On Her Birth Anniversary, Remembering Ingrid Bergman Through Her Most Memorable Films
Today, on the iconic actress' 104th birth anniversary and 37th death anniversary, we look at some of Bergman's most memorable movies.
Best remembered for her roles as Ilsa Lund in the 1942 classic Casablanca and as Alicia Huberman in the 1946 film Notorious, actress Ingrid Bergman was born on August 29, 1915, and died on her 67th birthday.
Considered to be one of the greatest screen legends of Classic Hollywood cinema, she was the recipient of three Academy Awards, two Primetime Emmy Awards, a Tony Award, four Golden Globes and a BAFTA. The Swedish actress whose introduction to American cinema came with the English remake of the 1939 film Intermezzo, went on to act in around 50 films apart from numerous television appearances before losing battle to breast cancer.
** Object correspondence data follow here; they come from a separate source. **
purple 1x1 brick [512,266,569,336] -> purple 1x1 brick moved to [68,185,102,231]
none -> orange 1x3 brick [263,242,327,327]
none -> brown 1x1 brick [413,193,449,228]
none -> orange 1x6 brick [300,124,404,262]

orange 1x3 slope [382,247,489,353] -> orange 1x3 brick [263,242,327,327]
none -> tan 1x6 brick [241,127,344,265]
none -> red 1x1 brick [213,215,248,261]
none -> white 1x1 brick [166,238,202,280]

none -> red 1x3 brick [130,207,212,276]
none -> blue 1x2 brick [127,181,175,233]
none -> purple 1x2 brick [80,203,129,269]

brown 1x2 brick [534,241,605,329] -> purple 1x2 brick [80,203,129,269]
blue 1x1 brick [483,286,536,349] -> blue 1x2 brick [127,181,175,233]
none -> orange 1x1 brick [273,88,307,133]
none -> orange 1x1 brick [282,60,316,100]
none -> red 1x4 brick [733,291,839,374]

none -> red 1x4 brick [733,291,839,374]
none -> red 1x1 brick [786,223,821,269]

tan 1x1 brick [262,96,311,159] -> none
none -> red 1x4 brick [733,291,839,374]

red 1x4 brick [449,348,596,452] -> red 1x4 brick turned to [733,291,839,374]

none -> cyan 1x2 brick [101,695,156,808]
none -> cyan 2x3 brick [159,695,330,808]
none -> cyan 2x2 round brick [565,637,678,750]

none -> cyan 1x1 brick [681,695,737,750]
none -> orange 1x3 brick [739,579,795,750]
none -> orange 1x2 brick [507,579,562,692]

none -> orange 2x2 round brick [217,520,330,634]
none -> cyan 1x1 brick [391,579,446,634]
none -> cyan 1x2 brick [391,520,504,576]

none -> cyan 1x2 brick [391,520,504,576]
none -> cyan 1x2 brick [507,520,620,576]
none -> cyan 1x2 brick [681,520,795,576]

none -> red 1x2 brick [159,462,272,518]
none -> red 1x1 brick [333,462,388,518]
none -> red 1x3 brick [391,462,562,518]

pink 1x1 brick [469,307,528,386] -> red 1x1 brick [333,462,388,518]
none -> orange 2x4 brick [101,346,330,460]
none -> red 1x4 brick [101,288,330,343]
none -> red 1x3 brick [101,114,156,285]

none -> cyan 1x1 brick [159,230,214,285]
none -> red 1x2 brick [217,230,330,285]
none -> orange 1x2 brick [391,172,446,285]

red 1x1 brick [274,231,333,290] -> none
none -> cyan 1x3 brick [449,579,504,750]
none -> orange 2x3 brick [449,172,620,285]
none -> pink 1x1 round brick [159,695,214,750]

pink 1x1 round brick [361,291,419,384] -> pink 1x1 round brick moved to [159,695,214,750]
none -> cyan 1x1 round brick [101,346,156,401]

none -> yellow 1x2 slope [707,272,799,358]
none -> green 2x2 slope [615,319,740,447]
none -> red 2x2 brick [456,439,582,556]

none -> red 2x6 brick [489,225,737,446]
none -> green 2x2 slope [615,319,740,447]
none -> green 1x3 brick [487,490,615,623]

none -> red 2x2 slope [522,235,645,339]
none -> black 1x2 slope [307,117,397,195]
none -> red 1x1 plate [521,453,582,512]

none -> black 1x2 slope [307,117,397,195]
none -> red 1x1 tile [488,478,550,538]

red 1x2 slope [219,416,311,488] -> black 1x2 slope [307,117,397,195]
On the iconic actress' 104th birth anniversary and 37th death anniversary, we look at some of Bergman's most memorable movies.
Casablanca (1942): The romantic drama based on Murray Burnett and Joan Allison's unproduced stage play Everybody Comes to Rick's starred Humphrey Bogart, Bergman and Paul Henreid in pivotal roles. Set during World War II, it focuses on an American who must choose between his love for a woman and helping her and her husband, a Czech Resistance leader, escape the city of Casablanca to continue fighting the Nazis.
For Whom the Bell Tolls (1943): Based on the 1940 Ernest Hemingway novel of the same name, it is about an American International Brigades volunteer Robert Jordan, who, while on his mission to blow up a strategically important bridge to protect Republican forces in the Spanish Civil War against the fascists, falls in love with a young woman guerrilla fighter (Bergman).
Notorious (1946): The Alfred Hitchcock spy film starred Cary Grant, Bergman and Claude Rains as three people whose lives become entangled intimately during an espionage operation.
Joan of Arc (1948): The Victor Fleming directorial starred Bergman as the French religious icon and war heroine. It was based on Maxwell Anderson's successful Broadway play Joan of Lorraine, which also starred Bergman and was adapted for the big screen by Anderson himself.
Anastasia (1956): The film, set in Interwar France, follows Bergman who plays the role of a suicidal amnesiac. Her uncanny resemblance to Anastasia Nikolaevna of Russia, the youngest daughter of the late Tsar Nicholas II, who is rumoured to have survived the execution of her family, sees her getting drawn into a plot devised by former Russian General Bounine to con the Royal Family.